Required action = Restate word for word the span that opens with the line containing "assist tools) ที่ผสานการทำงานเข้ากับ" and closes with the final line of the data; give only those lines.

Available data =
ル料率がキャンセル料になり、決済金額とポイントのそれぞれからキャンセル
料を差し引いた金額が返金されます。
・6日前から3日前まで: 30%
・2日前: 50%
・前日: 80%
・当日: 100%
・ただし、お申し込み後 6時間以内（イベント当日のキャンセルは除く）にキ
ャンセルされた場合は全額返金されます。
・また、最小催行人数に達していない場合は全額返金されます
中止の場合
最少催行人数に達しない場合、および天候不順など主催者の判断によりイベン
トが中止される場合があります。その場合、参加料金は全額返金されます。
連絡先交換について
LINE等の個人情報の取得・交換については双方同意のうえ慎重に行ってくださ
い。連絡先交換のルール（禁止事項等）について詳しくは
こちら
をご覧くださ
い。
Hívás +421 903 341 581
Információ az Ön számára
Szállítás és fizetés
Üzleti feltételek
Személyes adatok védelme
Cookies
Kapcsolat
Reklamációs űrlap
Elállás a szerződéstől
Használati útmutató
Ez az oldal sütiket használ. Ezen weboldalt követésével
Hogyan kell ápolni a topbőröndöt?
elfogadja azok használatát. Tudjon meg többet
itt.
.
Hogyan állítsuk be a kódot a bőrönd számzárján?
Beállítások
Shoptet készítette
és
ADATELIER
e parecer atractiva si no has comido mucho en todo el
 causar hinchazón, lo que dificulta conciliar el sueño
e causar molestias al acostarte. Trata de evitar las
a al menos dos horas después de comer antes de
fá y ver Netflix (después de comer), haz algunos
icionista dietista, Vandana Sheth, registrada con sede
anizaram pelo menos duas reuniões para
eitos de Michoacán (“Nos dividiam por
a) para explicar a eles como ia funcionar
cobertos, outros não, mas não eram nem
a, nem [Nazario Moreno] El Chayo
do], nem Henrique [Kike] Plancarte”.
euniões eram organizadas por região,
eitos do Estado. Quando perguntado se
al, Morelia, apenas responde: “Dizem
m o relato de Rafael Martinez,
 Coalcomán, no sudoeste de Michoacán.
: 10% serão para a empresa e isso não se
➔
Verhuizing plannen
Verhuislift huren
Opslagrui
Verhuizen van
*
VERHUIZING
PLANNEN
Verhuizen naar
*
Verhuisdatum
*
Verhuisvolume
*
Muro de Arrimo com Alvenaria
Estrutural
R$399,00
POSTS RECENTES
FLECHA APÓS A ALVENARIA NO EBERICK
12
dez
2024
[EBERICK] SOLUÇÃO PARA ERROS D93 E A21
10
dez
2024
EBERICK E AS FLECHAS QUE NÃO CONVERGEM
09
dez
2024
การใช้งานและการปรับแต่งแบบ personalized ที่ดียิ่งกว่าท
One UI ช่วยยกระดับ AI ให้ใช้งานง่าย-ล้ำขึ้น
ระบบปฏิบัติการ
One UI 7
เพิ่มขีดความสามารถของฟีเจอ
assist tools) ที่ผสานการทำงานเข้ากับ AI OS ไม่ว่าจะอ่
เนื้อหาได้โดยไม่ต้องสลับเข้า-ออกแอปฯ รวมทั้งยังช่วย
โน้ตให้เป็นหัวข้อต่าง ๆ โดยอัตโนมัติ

Final answer =
assist tools) ที่ผสานการทำงานเข้ากับ AI OS ไม่ว่าจะอ่
เนื้อหาได้โดยไม่ต้องสลับเข้า-ออกแอปฯ รวมทั้งยังช่วย
โน้ตให้เป็นหัวข้อต่าง ๆ โดยอัตโนมัติ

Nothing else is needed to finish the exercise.